Damn Few Left
JONESBORO
Mae, 95, and Charlie Smith, 96, married for 76 years
By HOLLY CRENSHAW
The Atlanta Journal-Constitution
Published on: 04/07/06
The secret to the long, happy marriage of Charlie B. Smith and Mae M. Smith: She led the way and he quietly followed.
Mr. and Mrs. Smith of Jonesboro were married 76 years and died one day apart at Henry Medical Center. Fittingly, she went first.
When Charlie and Mae Smith celebrated their 25th wedding anniversary in 1955, they were relative newlyweds. They met in 1930 as employees at Sears on Ponce de Leon Avenue.
Mrs. Smith, 95, died Saturday of congestive heart failure and Mr. Smith, 96, died Sunday of complications from pneumonia. The bodies were cremated. Memorial service plans will be announced. Cremation Society of Georgia is in charge of arrangements.
"He was in one room and Mom was right across the hall, and Dad was expected to die by Saturday morning," said their son, Charlie W. Smith Sr. of Griffin. "But my mom was going to take the lead in everything, and she died Saturday morning.
"We figure she was up in heaven trying to arrange the place the way she wanted it before he got there. You'd have to have known her."
The Smiths met when they were working at the former Sears, Roebuck & Co. on Ponce de Leon Avenue in Atlanta and married in 1930.
Mr. Smith, an Atlanta native, spent 20 years as an Atlanta firefighter based out of the No. 19 station in Virginia-Highland and retired in 1965.
Mrs. Smith, who was born near Athens, channeled her outgoing personality into telephone survey work, door-to-door census taking and volunteering at her polling center, where she'd chat up voters who knew her so well they'd bring her sausage biscuits.
The dynamo earned her GED in her 60s, then took up her husband's passion for golf when she was 75.
The couple moved to Villa Rica around 1974 and threw themselves into their mutual obsession with gardening. Mrs. Smith turned their yard into a showcase for her flowers while Mr. Smith tended his vegetables.
"It seemed to me that she was always telling him what to do and that he ignored her," said their former neighbor Betty Ganka of Villa Rica. "But to stay together more than 75 years, they must have had something going."
Their daughter, Marjorie S. Orr of Stockbridge, said, "Somebody asked Daddy one time how their marriage lasted so long, and he said, 'Because I stayed outside and kept my mouth shut.' But they really did a lot of things together."
The Smiths nurtured their own interests — she liked to crochet, sew and organize neighborhood potluck suppers, and he was a talented handyman — but they shared a love of deep-sea fishing and travel.
Occasionally, their daughter said, Mr. Smith admitted he was happy to stay home with his tabby cat, Jerry. Mostly, though, he joined his wife on marathon cross-country treks.
"My mother could tell you every place they stopped, every penny they spent, exactly how many miles they went — she had it down," their son said. "She had a fantastic memory for details, where he was a typical man. He didn't give a damn about where he was going."

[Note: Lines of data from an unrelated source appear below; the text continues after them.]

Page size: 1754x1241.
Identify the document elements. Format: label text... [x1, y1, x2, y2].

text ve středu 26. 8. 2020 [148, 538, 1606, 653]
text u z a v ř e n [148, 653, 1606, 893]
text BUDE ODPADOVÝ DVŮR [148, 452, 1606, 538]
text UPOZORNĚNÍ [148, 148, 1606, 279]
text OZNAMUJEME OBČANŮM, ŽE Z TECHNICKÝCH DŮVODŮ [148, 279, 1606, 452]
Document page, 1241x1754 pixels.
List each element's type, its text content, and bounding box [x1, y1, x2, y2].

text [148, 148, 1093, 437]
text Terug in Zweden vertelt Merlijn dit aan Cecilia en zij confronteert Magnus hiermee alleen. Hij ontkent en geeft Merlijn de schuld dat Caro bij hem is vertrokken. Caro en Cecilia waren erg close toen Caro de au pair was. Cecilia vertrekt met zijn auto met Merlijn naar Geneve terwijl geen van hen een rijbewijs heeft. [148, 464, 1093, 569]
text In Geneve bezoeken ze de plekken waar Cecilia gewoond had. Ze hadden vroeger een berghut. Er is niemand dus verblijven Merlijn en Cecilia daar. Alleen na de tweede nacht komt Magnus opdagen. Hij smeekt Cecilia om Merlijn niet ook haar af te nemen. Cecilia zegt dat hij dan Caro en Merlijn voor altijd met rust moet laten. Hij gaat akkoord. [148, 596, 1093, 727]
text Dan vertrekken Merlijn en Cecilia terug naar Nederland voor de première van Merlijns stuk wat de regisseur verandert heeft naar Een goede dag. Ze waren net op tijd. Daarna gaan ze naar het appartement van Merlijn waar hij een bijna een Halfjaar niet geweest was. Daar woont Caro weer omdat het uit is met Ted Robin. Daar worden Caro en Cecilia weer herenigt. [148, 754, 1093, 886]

The couple, who moved to Jonesboro five years ago to be near their daughter, drove into their 90s and still lived independently. They were hospitalized a few days before their deaths.
When Mrs. Smith died Saturday, their daughter gently broke the news to Mr. Smith.
"I told him to go on, that Mother was gone, and kind of released him," she said. "He was semiconscious so I can't say for sure that he heard me, but I hope he did."
After he died, a nurse at the hospital told her, "He acted like a true Southern gentleman. He let the lady go first."
Survivors include three grandchildren and four great-grandchildren.